- [WRITTEN TASK] In the listing below, count the lines containing the string "article" and state only the number.
*** RECORDED INFORMATION
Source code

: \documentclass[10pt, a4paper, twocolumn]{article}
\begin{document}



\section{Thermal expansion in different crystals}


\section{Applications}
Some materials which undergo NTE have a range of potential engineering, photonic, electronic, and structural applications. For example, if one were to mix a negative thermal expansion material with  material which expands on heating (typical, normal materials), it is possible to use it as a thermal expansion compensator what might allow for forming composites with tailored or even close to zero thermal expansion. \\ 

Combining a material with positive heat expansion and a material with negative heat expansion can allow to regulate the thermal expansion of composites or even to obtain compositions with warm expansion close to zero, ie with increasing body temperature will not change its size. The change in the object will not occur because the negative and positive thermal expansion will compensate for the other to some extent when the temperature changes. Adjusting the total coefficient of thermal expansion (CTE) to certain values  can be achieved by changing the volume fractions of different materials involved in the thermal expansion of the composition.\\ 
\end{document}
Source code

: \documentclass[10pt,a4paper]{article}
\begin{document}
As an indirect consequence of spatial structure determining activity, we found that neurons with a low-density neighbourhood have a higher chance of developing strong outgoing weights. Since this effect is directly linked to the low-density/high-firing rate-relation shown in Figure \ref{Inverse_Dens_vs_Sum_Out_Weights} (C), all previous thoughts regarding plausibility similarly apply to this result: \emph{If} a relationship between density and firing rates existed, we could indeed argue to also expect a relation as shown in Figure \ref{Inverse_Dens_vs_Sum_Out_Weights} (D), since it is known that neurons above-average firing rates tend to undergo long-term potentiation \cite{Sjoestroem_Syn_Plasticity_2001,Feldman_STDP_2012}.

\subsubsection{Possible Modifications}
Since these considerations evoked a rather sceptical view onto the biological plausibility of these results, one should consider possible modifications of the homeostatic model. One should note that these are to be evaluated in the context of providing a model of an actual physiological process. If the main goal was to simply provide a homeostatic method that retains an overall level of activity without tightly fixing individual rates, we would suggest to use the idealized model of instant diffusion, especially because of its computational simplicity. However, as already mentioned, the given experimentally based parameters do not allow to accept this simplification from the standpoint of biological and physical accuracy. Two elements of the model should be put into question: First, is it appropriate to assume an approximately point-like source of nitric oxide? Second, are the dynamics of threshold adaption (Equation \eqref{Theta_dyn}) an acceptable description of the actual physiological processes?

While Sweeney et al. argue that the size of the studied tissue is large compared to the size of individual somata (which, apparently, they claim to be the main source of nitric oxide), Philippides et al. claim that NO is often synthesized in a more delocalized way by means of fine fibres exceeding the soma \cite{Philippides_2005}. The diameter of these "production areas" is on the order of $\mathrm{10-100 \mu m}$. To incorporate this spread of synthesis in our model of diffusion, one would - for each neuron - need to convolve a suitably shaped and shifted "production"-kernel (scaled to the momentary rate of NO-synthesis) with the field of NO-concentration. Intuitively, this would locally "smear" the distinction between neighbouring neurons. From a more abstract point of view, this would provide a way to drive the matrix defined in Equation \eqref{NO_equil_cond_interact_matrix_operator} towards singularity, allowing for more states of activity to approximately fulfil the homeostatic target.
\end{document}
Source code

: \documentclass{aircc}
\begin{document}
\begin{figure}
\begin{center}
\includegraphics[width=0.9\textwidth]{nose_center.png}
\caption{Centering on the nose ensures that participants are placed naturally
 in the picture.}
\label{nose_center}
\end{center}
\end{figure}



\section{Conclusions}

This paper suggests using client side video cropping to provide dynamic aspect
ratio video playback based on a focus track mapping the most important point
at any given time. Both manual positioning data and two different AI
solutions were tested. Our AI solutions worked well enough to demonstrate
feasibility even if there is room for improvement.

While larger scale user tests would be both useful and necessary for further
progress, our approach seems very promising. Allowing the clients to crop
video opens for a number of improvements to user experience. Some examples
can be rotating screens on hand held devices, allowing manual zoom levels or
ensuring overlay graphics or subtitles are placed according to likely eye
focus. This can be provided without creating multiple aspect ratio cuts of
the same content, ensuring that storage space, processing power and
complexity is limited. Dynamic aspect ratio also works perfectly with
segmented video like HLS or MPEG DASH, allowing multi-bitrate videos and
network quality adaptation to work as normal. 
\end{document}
******
- [ANSWER TO THE EXERCISE] 2